▸ Texto de leitura
Júlia Lopes de Almeida (1862-1934), natural do Rio de Janeiro, foi uma das principais figuras da literatura brasileira do século XIX e início do XX. Escritora, cronista e dramaturga, sua obra aborda temas como a condição social da mulher, a luta pela abolição da escravidão e as complexidades das relações humanas. Abolicionista, ela foi uma das pioneiras na luta pelos direitos das mulheres e teve um papel fundamental na idealização da Academia Brasileira de Letras, onde foi uma das primeiras mulheres a ser reconhecida.
Seu estilo literário era marcado por uma escrita sensível e crítica, que transitava entre o romantismo e o realismo, frequentemente com uma abordagem psicológica intensa e uma reflexão sobre os dilemas sociais de sua época. Entre suas obras mais conhecidas estão os romances "A falência" e "A casa de paixão", que exploram o drama social e psicológico com uma perspicácia ímpar. Júlia Lopes de Almeida também foi uma grande cronista, escrevendo para diversos jornais e se destacando pela profundidade e pela forma inovadora com que abordava questões da vida cotidiana.
Com sua voz única, ela foi um ícone literário e uma das principais mulheres escritoras do Brasil, deixando um legado importante tanto na literatura quanto nas questões sociais que abordava. Sua obra, que mistura o trágico e o cotidiano, continua a influenciar e a inspirar leitores até os dias de hoje.

▸ Trechos dos registros

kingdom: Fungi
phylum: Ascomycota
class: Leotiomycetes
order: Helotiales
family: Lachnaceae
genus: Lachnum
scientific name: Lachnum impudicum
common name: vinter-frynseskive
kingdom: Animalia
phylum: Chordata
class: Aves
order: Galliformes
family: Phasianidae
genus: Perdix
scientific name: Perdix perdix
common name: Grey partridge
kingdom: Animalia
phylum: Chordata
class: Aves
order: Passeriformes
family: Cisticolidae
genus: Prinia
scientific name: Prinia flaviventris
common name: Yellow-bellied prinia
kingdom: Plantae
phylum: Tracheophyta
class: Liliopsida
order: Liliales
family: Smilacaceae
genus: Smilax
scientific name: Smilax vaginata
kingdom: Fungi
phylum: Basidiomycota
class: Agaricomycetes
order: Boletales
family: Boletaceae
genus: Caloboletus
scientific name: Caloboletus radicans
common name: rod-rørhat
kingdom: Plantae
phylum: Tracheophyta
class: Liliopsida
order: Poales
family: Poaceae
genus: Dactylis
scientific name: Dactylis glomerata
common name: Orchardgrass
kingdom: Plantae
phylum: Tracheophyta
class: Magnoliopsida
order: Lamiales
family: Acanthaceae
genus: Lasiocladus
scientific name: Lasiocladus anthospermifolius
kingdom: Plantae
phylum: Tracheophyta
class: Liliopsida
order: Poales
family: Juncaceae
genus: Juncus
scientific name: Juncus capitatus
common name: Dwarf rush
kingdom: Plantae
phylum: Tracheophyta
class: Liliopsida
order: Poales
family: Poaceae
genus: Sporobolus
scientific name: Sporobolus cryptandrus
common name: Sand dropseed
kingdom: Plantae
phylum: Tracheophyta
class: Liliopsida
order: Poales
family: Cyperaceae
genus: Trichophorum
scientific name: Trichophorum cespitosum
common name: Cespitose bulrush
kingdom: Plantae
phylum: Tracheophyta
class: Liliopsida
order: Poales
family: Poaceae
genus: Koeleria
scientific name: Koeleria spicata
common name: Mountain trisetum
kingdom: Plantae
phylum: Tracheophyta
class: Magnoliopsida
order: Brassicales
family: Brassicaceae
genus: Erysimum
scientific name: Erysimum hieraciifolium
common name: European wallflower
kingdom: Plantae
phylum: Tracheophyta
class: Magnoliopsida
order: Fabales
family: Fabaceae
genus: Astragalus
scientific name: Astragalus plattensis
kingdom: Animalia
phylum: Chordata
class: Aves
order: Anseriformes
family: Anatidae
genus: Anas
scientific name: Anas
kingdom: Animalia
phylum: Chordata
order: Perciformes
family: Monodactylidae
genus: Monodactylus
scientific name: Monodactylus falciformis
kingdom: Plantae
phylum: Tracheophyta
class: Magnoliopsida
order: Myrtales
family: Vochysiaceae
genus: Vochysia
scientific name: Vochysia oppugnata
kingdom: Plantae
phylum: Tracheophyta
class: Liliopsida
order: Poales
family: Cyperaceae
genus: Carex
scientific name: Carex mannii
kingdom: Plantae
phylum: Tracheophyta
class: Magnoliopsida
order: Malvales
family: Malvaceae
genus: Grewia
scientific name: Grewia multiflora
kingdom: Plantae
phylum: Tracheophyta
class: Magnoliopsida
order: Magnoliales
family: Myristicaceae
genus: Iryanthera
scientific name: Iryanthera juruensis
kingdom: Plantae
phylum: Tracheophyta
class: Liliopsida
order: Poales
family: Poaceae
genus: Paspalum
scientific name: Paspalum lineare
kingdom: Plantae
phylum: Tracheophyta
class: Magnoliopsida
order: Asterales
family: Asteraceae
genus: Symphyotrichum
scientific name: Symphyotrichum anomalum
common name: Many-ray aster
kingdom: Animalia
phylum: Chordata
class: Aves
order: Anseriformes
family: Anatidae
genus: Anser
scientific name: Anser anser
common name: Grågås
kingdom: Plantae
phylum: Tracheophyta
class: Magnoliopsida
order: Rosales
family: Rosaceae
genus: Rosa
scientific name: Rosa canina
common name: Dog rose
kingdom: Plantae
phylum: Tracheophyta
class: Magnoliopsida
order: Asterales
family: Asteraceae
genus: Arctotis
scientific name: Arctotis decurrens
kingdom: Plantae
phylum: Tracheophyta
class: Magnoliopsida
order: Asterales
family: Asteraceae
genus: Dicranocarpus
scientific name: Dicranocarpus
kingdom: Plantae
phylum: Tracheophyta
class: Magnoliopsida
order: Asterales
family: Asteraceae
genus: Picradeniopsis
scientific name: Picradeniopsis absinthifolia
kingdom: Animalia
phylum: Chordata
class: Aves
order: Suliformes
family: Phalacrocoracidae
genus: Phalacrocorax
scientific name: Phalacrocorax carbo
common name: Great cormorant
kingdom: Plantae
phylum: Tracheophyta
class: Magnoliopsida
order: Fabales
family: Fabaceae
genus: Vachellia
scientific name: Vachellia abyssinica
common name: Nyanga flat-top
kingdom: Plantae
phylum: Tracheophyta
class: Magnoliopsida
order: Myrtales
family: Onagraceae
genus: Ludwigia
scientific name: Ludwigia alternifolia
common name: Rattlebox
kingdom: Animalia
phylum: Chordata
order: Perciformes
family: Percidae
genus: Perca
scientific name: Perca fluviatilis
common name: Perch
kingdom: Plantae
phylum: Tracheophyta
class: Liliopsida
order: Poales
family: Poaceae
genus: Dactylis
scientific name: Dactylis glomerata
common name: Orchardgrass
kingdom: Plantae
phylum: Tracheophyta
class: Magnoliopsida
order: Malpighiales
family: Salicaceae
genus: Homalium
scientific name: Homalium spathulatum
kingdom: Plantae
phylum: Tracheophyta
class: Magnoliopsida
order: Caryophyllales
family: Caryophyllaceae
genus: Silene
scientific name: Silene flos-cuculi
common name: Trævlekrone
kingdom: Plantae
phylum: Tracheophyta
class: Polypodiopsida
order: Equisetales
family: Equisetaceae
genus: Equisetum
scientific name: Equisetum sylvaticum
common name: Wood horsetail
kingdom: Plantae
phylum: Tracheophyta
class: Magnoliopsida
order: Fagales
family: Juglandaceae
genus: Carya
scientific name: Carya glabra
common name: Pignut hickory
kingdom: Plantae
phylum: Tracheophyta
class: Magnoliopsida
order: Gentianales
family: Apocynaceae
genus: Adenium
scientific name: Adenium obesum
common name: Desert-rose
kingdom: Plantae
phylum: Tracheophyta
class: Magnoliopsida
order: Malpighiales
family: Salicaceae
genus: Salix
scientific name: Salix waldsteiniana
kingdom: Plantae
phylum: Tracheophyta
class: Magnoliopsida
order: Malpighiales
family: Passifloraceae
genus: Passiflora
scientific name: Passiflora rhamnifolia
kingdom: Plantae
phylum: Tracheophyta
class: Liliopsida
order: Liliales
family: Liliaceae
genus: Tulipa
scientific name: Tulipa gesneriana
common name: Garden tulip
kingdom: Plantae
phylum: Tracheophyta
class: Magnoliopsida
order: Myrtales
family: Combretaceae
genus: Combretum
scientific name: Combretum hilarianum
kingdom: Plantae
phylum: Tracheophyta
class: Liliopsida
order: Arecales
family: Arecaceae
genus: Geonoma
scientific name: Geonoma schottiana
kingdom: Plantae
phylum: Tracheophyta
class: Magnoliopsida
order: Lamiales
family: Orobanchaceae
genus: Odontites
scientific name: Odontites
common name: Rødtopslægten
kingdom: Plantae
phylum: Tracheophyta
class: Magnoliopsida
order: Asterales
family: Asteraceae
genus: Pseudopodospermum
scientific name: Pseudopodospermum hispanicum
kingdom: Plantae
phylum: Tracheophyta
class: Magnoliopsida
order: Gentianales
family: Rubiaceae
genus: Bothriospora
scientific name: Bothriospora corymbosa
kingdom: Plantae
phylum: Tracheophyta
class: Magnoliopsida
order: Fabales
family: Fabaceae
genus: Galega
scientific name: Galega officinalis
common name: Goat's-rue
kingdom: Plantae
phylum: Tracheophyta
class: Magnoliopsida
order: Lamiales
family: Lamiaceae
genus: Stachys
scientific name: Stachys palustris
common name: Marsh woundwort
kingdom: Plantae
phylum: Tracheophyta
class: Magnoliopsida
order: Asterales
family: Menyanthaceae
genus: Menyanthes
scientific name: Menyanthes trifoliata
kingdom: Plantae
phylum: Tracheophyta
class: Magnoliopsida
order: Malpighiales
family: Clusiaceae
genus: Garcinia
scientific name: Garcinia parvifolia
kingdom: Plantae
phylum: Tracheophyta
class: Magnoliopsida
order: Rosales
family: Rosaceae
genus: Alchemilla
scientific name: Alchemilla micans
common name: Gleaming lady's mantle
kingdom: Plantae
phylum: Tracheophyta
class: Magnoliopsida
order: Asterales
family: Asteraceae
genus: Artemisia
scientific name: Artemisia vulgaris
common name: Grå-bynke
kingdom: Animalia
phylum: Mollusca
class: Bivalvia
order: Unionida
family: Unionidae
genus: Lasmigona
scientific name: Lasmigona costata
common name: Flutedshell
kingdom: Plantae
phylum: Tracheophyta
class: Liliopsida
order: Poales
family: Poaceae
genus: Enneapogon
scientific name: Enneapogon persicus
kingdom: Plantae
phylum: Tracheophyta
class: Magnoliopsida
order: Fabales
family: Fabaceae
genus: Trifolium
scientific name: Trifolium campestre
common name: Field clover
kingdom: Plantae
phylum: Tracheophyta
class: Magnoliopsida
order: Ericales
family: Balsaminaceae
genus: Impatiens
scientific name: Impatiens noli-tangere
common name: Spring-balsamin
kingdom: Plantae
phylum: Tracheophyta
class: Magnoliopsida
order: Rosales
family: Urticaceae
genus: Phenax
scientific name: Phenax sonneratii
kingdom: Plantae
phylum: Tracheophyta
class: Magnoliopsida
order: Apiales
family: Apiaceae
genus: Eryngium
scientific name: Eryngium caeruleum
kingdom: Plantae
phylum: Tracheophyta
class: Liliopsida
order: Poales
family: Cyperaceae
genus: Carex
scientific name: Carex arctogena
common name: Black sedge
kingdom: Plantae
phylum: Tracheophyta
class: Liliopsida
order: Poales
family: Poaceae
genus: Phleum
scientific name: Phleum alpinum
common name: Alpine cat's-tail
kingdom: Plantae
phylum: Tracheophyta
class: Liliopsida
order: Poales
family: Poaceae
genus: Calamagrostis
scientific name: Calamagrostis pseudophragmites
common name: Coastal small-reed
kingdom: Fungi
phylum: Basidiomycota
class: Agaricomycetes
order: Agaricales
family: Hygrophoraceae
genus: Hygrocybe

▸ Exercício
De acordo com o texto sobre Júlia Lopes de Almeida, quais são os romances citados entre suas obras mais conhecidas? Os registros provêm de uma fonte diferente da do texto.

▸ Tarefa concluída
"A falência" e "A casa de paixão".